REQUIREMENT >> Reproduce the text lines of every record with each occurrence of "RSD" replaced by "EUR" and everything else unchanged. Omit the pictures from the output.

□ □ □ □

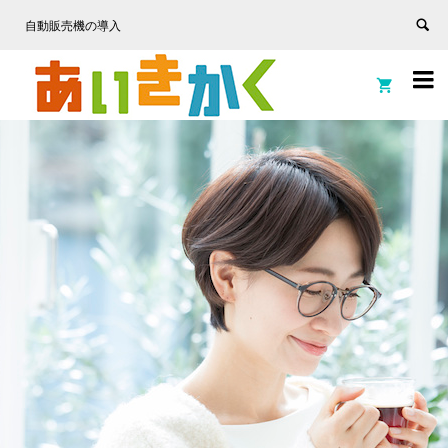
自動販売機の導入


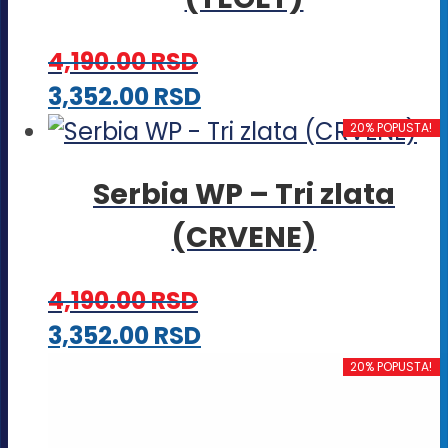
4,190.00
RSD
Ovaj
3,352.00
RSD
proizvod
20% POPUSTA!
ima
Serbia WP – Tri zlata
više
(CRVENE)
varijanti.
Opcije
4,190.00
RSD
mogu
Ovaj
3,352.00
RSD
biti
proizvod
20% POPUSTA!
izabrane
ima
na
više
stranici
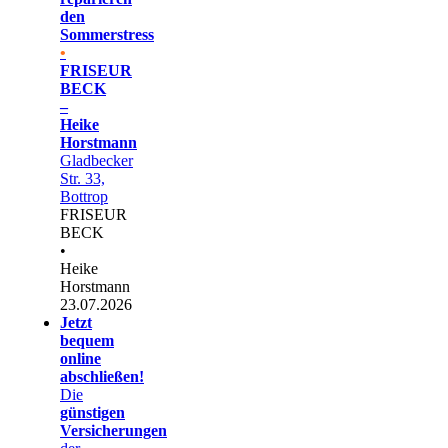
den
Sommerstress
•
FRISEUR
BECK
–
Heike
Horstmann
Gladbecker
Str. 33,
Bottrop
FRISEUR
BECK
•
Heike
Horstmann
23.07.2026
Jetzt
bequem
online
abschließen!
Die
günstigen
Versicherungen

□ □ □ □

REPLY >>
自動販売機の導入


4,190.00
EUR
Ovaj
3,352.00
EUR
proizvod
20% POPUSTA!
ima
Serbia WP – Tri zlata
više
(CRVENE)
varijanti.
Opcije
4,190.00
EUR
mogu
Ovaj
3,352.00
EUR
biti
proizvod
20% POPUSTA!
izabrane
ima
na
više
stranici
den
Sommerstress
•
FRISEUR
BECK
–
Heike
Horstmann
Gladbecker
Str. 33,
Bottrop
FRISEUR
BECK
•
Heike
Horstmann
23.07.2026
Jetzt
bequem
online
abschließen!
Die
günstigen
Versicherungen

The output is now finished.